Il principio è molto pericoloso e non premia affatto “il merito”, bandiera (quando conviene) del nuovo governo. A meno che – si intende – il merito non consista nell’essere nati al di sopra della linea gotica. In questo caso, cancellieri veneti in Veneto, lombardi in Lombardia e così via, aprendo la strada alla regionalizzazione della giustizia, in attesa di avere anche magistrati a chilometro zero. E il fatto che gli uffici giudiziari più disastrati siano a sud (basta guardare “i carichi”) può anche essere ignorato.
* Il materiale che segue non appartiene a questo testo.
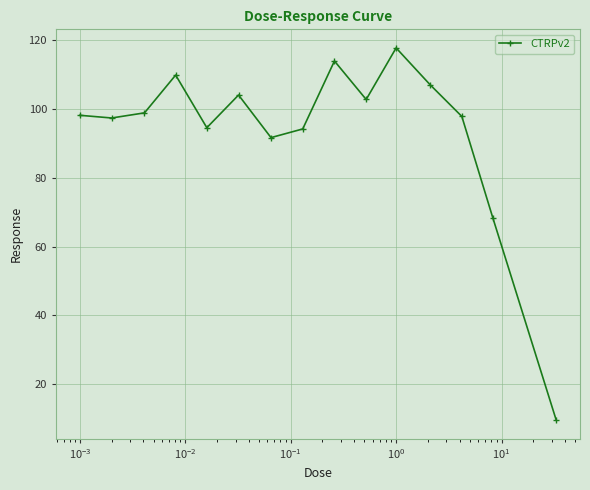

What is the difference between the maximum and minimum values?

108.3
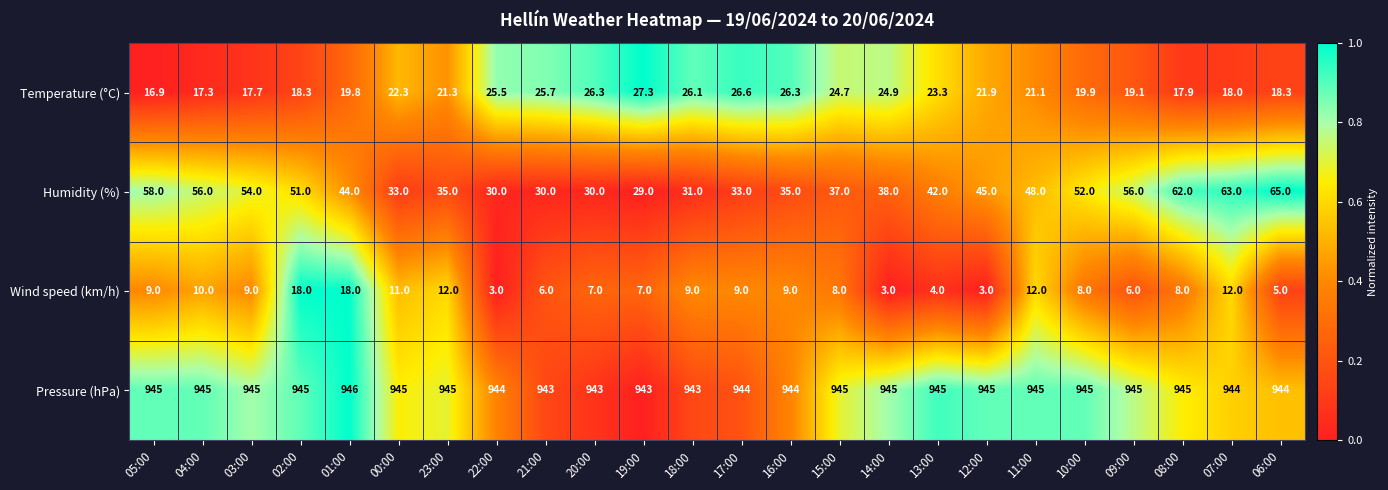

At which category does the chart reach its peak across all series?

01:00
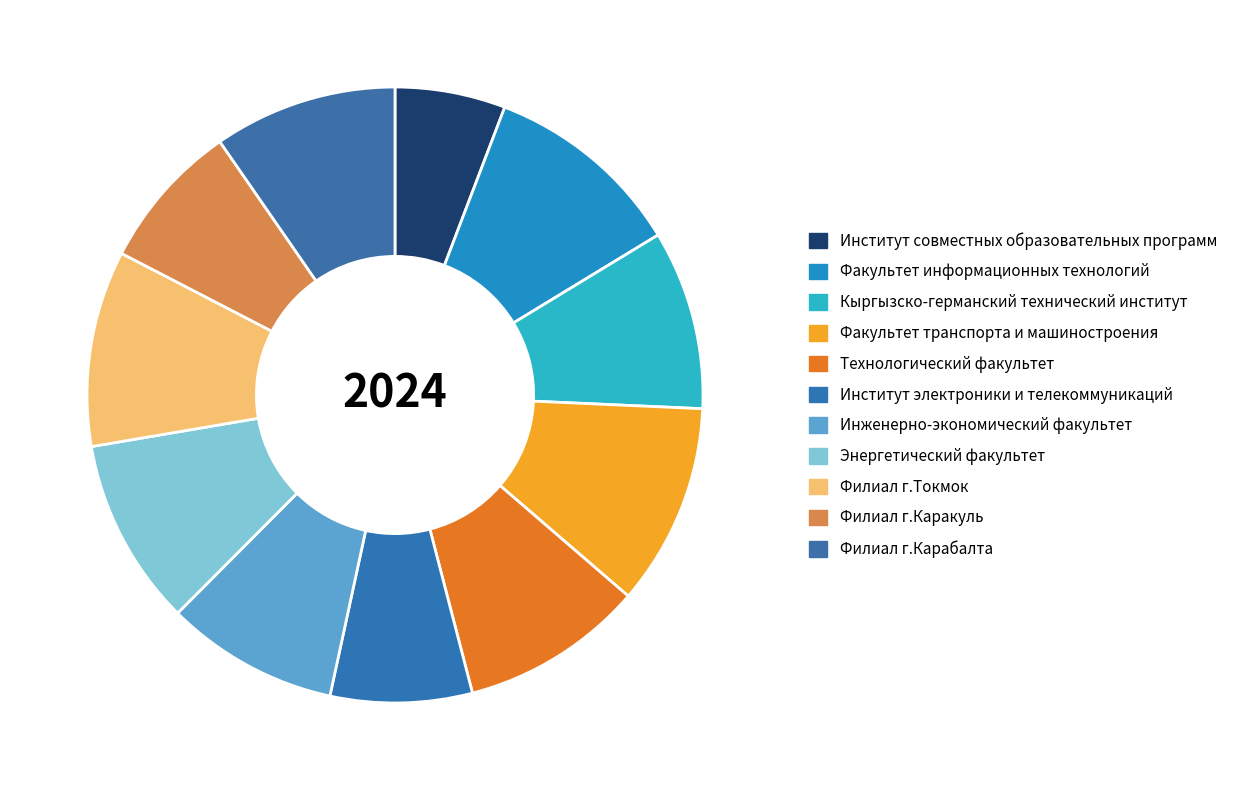

How many slices are in this pie chart?

11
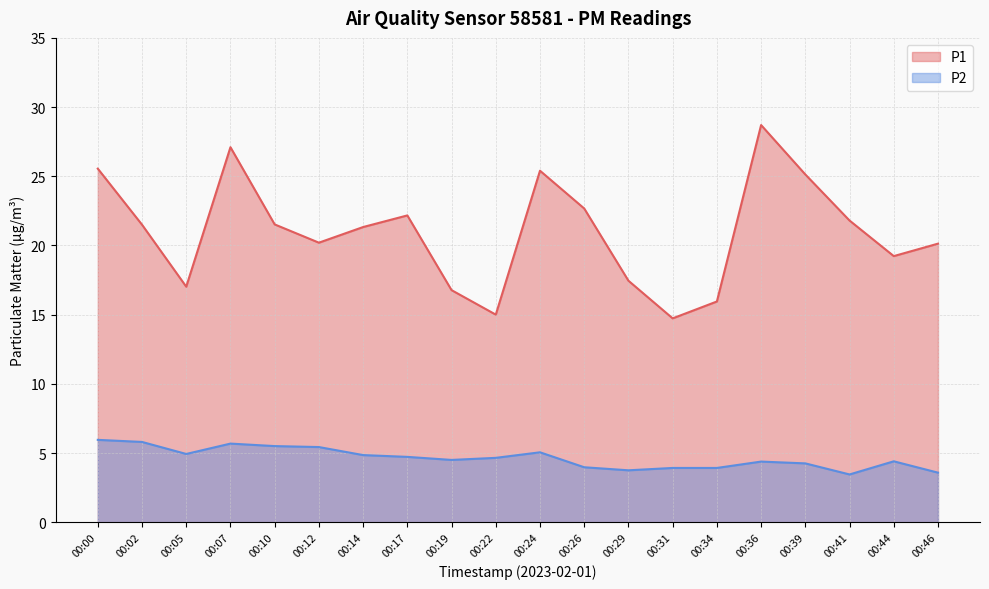

What is the minimum value shown in the chart?

3.5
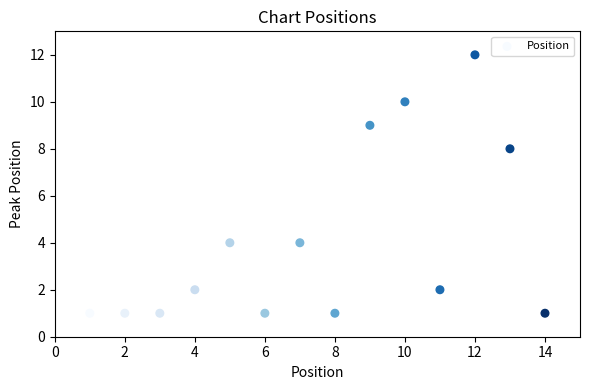

What is the range of X values (max minus min)?

13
Eppure quello dei “Fratelli d’Italia” dovrebbe essere un partito che ha a cuore l’interesse della Nazione (appunto) nella sua interezza, capace quindi di uno sguardo unitario in relazione alle esigenze comuni, un partito che dovrebbe immediatamente pronunciare un deciso altolà di fronte a queste proposte oggettivamente centrifughe (oltre che inique e, probabilmente, incostituzionali). Ma forse tanta indulgenza verso la deriva localistica di fratel Nordio (il benevolo silenzio nei confronti delle sue esternazioni paraleghiste) costituisce la contropartita alla disponibilità mostrata da chi si presume sia un giurista in relazione al “problema” dei migranti e all’urgenza di abolire/modificare la legge Severino (190/2012, decreti legislativi 235/2012, 33/2013 e 39/2013 ).

Apprendiamo infatti (LIBERO del 7/11/2022) che “Nordio fa asse con Piantedosi” e poi che il nuovo ministro ritiene (l’ha detto e ripetuto più volte) incostituzionale la legge sulla ineleggibilità e decadenza dei parlamentari condannati perché renderebbe retroattiva una sanzione penale. Insomma: la Costituzione si usa o si ignora, a seconda delle convenienze.

Ebbene, quanto alla prima questione, l’ex magistrato sembra aver dimenticato che la Cassazione (sentenza 15869 del 2021) ha chiarito che il diritto al non-respingimento in un “luogo non sicuro” costituisce principio internazionale consuetudinario di carattere assoluto, cui deve riconoscersi valenza di ius cogens in quanto proiezione del divieto di tortura, e come tale, invocabile, secondo l’interpretazione data dalla Corte Europea dei Diritti dell’Uomo, non dai soli “rifugiati”, ma da qualsiasi essere umano che rischi di essere respinto verso uno stato in cui sussista una ragionevole possibilità di subire un pregiudizio alla vita, alla libertà, all’integrità psicofisica (lo dice l’art. 33 della Convenzione di Ginevra, ma, molto più modestamente, è scritto anche nel “nostro” decreto legge 130/2020, convertito in legge 173/2020).

Quanto al secondo problema, l’interpretazione abrogante fornita da Nordio avrebbe senso se fossimo al cospetto di pene accessorie; ma in realtà si tratta di sanzioni amministrative. Questa è stata l’opinione tanto della Corte costituzionale (sentenza 276 del 2016), quanto della Corte europea dei diritti dell’uomo (Galan contro Italia, 17/6/2021), che hanno chiarito che decadenza e ineleggibilità non sono effetti penali della condanna, ma pure e semplici conseguenze del venir meno di un requisito soggettivo necessario per l’accesso alle cariche pubbliche. Il loro scopo non è punire i colpevoli, ma introdurre condizioni più severe per l’accesso a determinate cariche istituzionali. 

Ma allora dovremmo chiederci perché un ex magistrato (e dunque, si diceva, presumibile giurista) si presti ad avallare simili tendenziose scempiaggini.

Difficile dare una risposta; si possono solo azzardare ipotesi: una ha come fondamento l’inguaribile provincialismo di gran parte della classe politica (vecchia e nuova, a quanto pare). Il rimedio ai guai che affliggono i territori (e le lagune) circostanti il proprio campanile viene prima, così sembrerebbe, della visione complessiva (e quindi complessa) dei problemi. È l’incapacità (o la non volontà) di passare dai fatti ai fenomeni. Insomma: Venezia val bene una figuraccia!